**DOCUMENT SOURCE**
---+---
La Commission européenne reconnait certes que « les réseaux sociaux sont mis à rude épreuve » et que les obligations nées du règlement sont effectivement « en tension » avec l’article 15 de la directive e-commerce de 2000.

L’article 15 ? Cet article prévient qu’il est prohibé de faire peser sur des intermédiaires comme YouTube ou Facebook et Twitter une obligation de surveillance généralisée. Or, contraindre ces mêmes acteurs à supprimer tous les contenus (textes, images, vidéo, sons) venus de RT et Sputnik, quels que soient les comptes, tend à obliger ces hébergeurs à disposer d’une base indexant l’ensemble de ces informations et à surveiller tous les flux afin d’interdire ceux « matchant » avec cette base.

« La décision de s'écarter totalement, dans le présent règlement, de la directive sur le commerce électronique a été consciente et justifiée par la situation et son caractère temporaire » assume sans rougir la Commission, qui laisse encore une fois aux intermédiaires le soin de mettre en place ce tri sélectif. Et donc à se débrouiller. 

Haro sur les stratégies de contournement

L'obligation est d’autant plus vertigineuse que la Commission rappelle que le règlement publié la semaine dernière est venu s’ajouter à un premier texte publié le 31 juillet 2014 par le Conseil, concernant déjà des mesures de restriction en réponse à des actions de la Russie en Ukraine. 

L’article 12 du dispositif de 2014, toujours en vigueur, « interdit de participer sciemment et volontairement à des activités ayant pour objet ou pour effet de contourner les interdictions énoncées ». Et cette mesure vaut aujourd'hui à l’encontre des « substitut » des entités épinglées, à savoir RT et Sputnik.

La Commission rappelle que « conformément à la liberté d'expression, les médias ont le droit de rendre compte objectivement de l'actualité et de se forger une opinion là-dessus ». Par effet miroir, cela implique également « que les utilisateurs ont le droit de recevoir des informations objectives sur l'actualité ».

Seulement, ce droit, insiste-t-elle, ne peut être utilisé « pour contourner le règlement ». Par conséquent, déduit-elle, « si un autre média prétend informer ses lecteurs ou spectateurs, mais en réalité diffuse le contenu de Russia Today ou Sputink (…), il enfreindra l'interdiction énoncée dans le règlement ».

La surveillance exigée des réseaux sociaux s’étend donc aux contenus des deux sociétés financées par Moscou, même quand ils sont diffusés par d’autres médias, non visés nommément par cette prohibition numérique.
---+---
**TRAVAIL À RÉALISER**
a) Relevez, dans le document source, les types de contenus mentionnés entre parenthèses.
b) Reproduisez à l'identique le passage du document source qui commence aux mots « L’article 15 ? » et s'arrête après les mots « à se débrouiller. ».
La liste ci-après n'a aucun lien avec le document source.
---+---
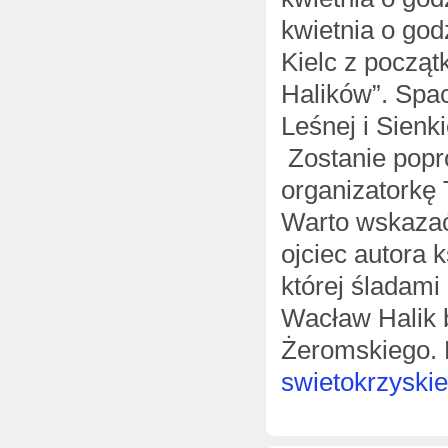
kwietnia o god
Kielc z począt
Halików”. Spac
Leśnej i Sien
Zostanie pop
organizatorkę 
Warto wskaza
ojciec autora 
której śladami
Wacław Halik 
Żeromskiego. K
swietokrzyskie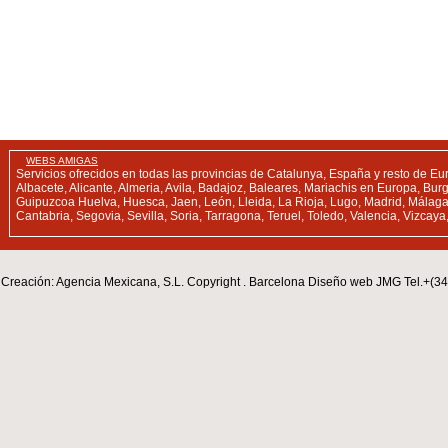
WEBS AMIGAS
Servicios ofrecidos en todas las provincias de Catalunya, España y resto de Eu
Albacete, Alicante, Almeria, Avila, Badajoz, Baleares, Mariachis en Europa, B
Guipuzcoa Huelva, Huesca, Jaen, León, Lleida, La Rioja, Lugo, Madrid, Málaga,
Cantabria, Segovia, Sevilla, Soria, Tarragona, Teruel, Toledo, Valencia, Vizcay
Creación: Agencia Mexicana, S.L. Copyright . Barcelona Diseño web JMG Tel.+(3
---+---
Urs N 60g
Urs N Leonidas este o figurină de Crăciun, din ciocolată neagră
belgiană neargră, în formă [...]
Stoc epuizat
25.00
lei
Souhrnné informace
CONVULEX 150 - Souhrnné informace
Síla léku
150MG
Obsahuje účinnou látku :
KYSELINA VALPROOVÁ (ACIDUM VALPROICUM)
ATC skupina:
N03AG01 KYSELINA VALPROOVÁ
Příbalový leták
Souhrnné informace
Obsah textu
---+---
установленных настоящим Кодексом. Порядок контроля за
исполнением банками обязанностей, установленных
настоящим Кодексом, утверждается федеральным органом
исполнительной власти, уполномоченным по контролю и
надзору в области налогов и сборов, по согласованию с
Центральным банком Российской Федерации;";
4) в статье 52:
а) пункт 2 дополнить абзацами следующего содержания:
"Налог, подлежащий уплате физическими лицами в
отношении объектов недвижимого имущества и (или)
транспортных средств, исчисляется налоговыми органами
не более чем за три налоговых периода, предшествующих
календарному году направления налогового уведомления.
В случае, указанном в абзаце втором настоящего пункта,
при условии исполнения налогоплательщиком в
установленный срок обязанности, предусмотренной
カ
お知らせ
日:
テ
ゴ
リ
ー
---+---
**CORRIGÉ DES EXERCICES**
a) textes, images, vidéo, sons

b)
L’article 15 ? Cet article prévient qu’il est prohibé de faire peser sur des intermédiaires comme YouTube ou Facebook et Twitter une obligation de surveillance généralisée. Or, contraindre ces mêmes acteurs à supprimer tous les contenus (textes, images, vidéo, sons) venus de RT et Sputnik, quels que soient les comptes, tend à obliger ces hébergeurs à disposer d’une base indexant l’ensemble de ces informations et à surveiller tous les flux afin d’interdire ceux « matchant » avec cette base.

« La décision de s'écarter totalement, dans le présent règlement, de la directive sur le commerce électronique a été consciente et justifiée par la situation et son caractère temporaire » assume sans rougir la Commission, qui laisse encore une fois aux intermédiaires le soin de mettre en place ce tri sélectif. Et donc à se débrouiller.